Participants were then told how other people, either teenagers or adults, had rated the same situations, before being asked to rate each situation again. These risk levels from teenagers or adults were actually randomly generated by the researchers.
The researchers found that people in all age groups were influenced after hearing how others rated each situation and changed their risk ratings in the direction of other people’s. However, this social influence decreased with age.
Additionally, most age groups adjusted their ratings to conform to the ratings of adults than those of teenagers, except for young adolescents between the ages of 12 and 14.
“Young adolescents were more strongly influenced by other teenagers than by adults, suggesting that in early adolescence the opinions of other teenagers about risk matter more than the opinions of adults,” said lead author Dr.
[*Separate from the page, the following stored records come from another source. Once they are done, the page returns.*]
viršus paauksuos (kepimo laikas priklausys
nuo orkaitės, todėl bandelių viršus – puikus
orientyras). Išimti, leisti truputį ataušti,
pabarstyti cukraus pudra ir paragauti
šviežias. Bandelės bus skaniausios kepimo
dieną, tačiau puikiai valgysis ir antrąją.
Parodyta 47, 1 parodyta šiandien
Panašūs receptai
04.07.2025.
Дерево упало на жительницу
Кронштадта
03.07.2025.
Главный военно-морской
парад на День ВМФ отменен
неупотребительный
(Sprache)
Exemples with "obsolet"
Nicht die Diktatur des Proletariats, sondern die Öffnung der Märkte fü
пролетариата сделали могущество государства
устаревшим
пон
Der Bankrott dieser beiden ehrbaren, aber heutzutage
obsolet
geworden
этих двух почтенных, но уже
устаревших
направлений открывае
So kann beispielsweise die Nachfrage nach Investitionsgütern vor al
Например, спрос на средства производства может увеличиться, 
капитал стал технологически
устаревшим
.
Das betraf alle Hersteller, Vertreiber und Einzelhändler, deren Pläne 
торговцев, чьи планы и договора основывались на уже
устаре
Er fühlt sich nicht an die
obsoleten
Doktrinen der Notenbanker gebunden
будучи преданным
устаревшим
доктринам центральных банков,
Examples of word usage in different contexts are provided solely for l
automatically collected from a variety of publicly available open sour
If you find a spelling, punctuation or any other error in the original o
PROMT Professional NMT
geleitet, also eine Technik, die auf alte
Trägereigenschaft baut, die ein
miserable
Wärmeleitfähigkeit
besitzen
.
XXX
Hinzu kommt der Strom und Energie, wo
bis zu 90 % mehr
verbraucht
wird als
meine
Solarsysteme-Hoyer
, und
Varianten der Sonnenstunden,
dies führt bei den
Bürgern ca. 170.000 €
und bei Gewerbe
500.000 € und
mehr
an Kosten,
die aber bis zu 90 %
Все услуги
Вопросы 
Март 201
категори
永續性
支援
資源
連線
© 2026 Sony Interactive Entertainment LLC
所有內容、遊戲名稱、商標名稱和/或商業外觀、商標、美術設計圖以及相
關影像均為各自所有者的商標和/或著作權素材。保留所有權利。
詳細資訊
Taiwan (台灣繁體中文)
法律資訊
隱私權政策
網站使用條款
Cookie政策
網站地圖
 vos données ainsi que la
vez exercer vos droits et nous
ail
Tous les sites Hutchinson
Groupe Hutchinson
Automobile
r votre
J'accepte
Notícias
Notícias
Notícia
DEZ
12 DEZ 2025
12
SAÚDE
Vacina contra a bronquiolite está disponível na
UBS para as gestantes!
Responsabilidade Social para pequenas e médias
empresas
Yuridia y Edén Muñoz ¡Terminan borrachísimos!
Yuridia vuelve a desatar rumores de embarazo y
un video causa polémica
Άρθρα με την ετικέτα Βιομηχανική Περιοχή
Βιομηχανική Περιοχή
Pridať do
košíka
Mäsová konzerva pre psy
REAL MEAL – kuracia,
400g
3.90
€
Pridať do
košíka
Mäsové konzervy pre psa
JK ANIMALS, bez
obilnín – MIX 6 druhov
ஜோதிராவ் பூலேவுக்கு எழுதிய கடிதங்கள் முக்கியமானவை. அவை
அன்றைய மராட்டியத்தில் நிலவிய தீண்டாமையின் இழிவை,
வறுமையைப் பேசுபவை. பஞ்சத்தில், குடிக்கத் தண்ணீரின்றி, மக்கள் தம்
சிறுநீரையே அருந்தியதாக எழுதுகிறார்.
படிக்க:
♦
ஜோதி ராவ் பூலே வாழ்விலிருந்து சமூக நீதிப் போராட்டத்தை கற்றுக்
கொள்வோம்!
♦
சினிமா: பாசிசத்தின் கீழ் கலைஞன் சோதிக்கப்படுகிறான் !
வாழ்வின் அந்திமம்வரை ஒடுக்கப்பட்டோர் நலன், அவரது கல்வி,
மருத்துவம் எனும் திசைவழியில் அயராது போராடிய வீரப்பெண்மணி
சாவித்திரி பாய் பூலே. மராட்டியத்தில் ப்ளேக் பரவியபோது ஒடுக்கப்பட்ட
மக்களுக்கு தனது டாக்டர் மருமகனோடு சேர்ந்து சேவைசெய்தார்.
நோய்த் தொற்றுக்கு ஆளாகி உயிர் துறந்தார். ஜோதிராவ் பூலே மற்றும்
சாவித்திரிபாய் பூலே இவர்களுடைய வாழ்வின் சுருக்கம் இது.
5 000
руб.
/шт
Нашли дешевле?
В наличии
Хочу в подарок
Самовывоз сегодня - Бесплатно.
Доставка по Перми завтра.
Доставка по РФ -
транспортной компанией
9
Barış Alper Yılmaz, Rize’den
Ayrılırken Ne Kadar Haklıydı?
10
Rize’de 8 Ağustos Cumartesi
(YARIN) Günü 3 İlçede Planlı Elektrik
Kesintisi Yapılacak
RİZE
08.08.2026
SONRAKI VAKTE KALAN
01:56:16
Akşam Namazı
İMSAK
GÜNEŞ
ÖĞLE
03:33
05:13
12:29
Lisa Knoll of the University College London Institute of Cognitive Neuroscience.
“Our findings suggest that the target of public health interventions should be adolescent social norms, rather than simply focusing on the potential health risks associated with certain situations and choices.”
“As people get older, they become more confident in their own judgment of risk and less swayed by other people,” added senior author Professor Sarah-Jayne Blakemore.
“We know that adolescents are more likely to take risks when with peers than alone,” she said.
“Our study showed that young adolescents do not perceive situations as less risky than older age groups, but do tend to change their risk perception in the direction of the opinions of similar aged peers. So other teenagers’ opinions about risk seem to influence young adolescents into judging a situation as less risky than they originally thought it was.”
The study was published in Psychological Science.